▶ _DATASET RECORDS_:
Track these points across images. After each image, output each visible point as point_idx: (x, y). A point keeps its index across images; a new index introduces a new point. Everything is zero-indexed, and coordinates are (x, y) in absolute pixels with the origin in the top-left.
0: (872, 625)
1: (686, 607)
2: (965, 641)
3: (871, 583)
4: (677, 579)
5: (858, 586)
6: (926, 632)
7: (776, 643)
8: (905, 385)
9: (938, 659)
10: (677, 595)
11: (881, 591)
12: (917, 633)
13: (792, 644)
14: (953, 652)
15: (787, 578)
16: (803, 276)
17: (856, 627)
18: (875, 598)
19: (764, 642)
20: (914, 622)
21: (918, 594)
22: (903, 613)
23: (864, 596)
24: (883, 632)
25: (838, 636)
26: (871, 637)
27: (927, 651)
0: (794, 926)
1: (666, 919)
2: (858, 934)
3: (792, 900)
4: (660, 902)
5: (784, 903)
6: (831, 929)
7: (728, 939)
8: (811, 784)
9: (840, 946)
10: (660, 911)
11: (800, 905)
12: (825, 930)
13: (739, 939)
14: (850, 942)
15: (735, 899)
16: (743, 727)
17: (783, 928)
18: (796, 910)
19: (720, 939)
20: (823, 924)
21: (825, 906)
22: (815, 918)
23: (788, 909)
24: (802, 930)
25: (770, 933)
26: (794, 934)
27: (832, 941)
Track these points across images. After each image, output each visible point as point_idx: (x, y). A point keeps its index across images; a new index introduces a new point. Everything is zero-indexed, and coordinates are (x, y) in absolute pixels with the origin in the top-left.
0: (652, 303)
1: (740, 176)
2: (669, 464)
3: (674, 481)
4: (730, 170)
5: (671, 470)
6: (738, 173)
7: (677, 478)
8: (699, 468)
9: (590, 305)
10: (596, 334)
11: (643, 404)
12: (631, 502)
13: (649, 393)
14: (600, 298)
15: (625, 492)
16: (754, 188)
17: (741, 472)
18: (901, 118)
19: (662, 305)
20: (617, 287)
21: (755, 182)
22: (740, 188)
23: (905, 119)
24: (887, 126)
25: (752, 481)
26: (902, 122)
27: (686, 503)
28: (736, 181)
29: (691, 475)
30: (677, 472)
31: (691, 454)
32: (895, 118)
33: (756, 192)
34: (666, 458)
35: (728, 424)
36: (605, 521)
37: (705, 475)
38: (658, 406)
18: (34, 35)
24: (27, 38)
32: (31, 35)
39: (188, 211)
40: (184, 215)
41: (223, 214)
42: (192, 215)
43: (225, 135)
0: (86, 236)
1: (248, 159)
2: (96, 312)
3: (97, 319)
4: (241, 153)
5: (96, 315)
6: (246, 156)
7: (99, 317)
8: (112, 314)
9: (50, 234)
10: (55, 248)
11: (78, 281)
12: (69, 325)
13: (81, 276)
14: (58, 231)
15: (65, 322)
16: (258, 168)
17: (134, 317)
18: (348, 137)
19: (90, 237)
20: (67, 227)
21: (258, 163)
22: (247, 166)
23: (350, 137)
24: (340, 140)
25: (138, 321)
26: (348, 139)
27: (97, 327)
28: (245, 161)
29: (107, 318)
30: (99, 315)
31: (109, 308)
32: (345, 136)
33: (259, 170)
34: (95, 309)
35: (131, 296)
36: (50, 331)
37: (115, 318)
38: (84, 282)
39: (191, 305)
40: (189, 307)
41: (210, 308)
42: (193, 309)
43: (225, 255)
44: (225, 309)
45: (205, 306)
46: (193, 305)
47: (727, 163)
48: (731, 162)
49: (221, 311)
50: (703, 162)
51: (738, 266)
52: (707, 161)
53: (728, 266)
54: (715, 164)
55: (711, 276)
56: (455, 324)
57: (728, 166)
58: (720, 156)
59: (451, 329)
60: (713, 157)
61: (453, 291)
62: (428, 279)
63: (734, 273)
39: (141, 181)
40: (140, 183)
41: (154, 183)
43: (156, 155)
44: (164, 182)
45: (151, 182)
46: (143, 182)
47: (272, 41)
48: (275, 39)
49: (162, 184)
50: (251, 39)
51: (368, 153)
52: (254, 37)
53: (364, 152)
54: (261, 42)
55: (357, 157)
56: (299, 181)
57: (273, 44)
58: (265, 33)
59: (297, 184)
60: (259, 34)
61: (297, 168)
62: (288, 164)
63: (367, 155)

▶ _EXERCISE INSTRUCTIONS_: Print the listing exactly. Every line must match.

▶ _SOLUTION BELOW_:
Track these points across images. After each image, output each visible point as point_idx: (x, y). A point keeps its index across images; a new index introduces a new point. Everything is zero-indexed, and coordinates are (x, y) in absolute pixels with the origin in the top-left.
0: (872, 625)
1: (686, 607)
2: (965, 641)
3: (871, 583)
4: (677, 579)
5: (858, 586)
6: (926, 632)
7: (776, 643)
8: (905, 385)
9: (938, 659)
10: (677, 595)
11: (881, 591)
12: (917, 633)
13: (792, 644)
14: (953, 652)
15: (787, 578)
16: (803, 276)
17: (856, 627)
18: (875, 598)
19: (764, 642)
20: (914, 622)
21: (918, 594)
22: (903, 613)
23: (864, 596)
24: (883, 632)
25: (838, 636)
26: (871, 637)
27: (927, 651)
0: (794, 926)
1: (666, 919)
2: (858, 934)
3: (792, 900)
4: (660, 902)
5: (784, 903)
6: (831, 929)
7: (728, 939)
8: (811, 784)
9: (840, 946)
10: (660, 911)
11: (800, 905)
12: (825, 930)
13: (739, 939)
14: (850, 942)
15: (735, 899)
16: (743, 727)
17: (783, 928)
18: (796, 910)
19: (720, 939)
20: (823, 924)
21: (825, 906)
22: (815, 918)
23: (788, 909)
24: (802, 930)
25: (770, 933)
26: (794, 934)
27: (832, 941)
Track these points across images. After each image, output each visible point as point_idx: (x, y). A point keeps its index across images; a new index introduces a new point. Everything is zero-indexed, and coordinates are (x, y) in absolute pixels with the origin in the top-left.
0: (652, 303)
1: (740, 176)
2: (669, 464)
3: (674, 481)
4: (730, 170)
5: (671, 470)
6: (738, 173)
7: (677, 478)
8: (699, 468)
9: (590, 305)
10: (596, 334)
11: (643, 404)
12: (631, 502)
13: (649, 393)
14: (600, 298)
15: (625, 492)
16: (754, 188)
17: (741, 472)
18: (901, 118)
19: (662, 305)
20: (617, 287)
21: (755, 182)
22: (740, 188)
23: (905, 119)
24: (887, 126)
25: (752, 481)
26: (902, 122)
27: (686, 503)
28: (736, 181)
29: (691, 475)
30: (677, 472)
31: (691, 454)
32: (895, 118)
33: (756, 192)
34: (666, 458)
35: (728, 424)
36: (605, 521)
37: (705, 475)
38: (658, 406)
18: (34, 35)
24: (27, 38)
32: (31, 35)
39: (188, 211)
40: (184, 215)
41: (223, 214)
42: (192, 215)
43: (225, 135)
0: (86, 236)
1: (248, 159)
2: (96, 312)
3: (97, 319)
4: (241, 153)
5: (96, 315)
6: (246, 156)
7: (99, 317)
8: (112, 314)
9: (50, 234)
10: (55, 248)
11: (78, 281)
12: (69, 325)
13: (81, 276)
14: (58, 231)
15: (65, 322)
16: (258, 168)
17: (134, 317)
18: (348, 137)
19: (90, 237)
20: (67, 227)
21: (258, 163)
22: (247, 166)
23: (350, 137)
24: (340, 140)
25: (138, 321)
26: (348, 139)
27: (97, 327)
28: (245, 161)
29: (107, 318)
30: (99, 315)
31: (109, 308)
32: (345, 136)
33: (259, 170)
34: (95, 309)
35: (131, 296)
36: (50, 331)
37: (115, 318)
38: (84, 282)
39: (191, 305)
40: (189, 307)
41: (210, 308)
42: (193, 309)
43: (225, 255)
44: (225, 309)
45: (205, 306)
46: (193, 305)
47: (727, 163)
48: (731, 162)
49: (221, 311)
50: (703, 162)
51: (738, 266)
52: (707, 161)
53: (728, 266)
54: (715, 164)
55: (711, 276)
56: (455, 324)
57: (728, 166)
58: (720, 156)
59: (451, 329)
60: (713, 157)
61: (453, 291)
62: (428, 279)
63: (734, 273)
39: (141, 181)
40: (140, 183)
41: (154, 183)
43: (156, 155)
44: (164, 182)
45: (151, 182)
46: (143, 182)
47: (272, 41)
48: (275, 39)
49: (162, 184)
50: (251, 39)
51: (368, 153)
52: (254, 37)
53: (364, 152)
54: (261, 42)
55: (357, 157)
56: (299, 181)
57: (273, 44)
58: (265, 33)
59: (297, 184)
60: (259, 34)
61: (297, 168)
62: (288, 164)
63: (367, 155)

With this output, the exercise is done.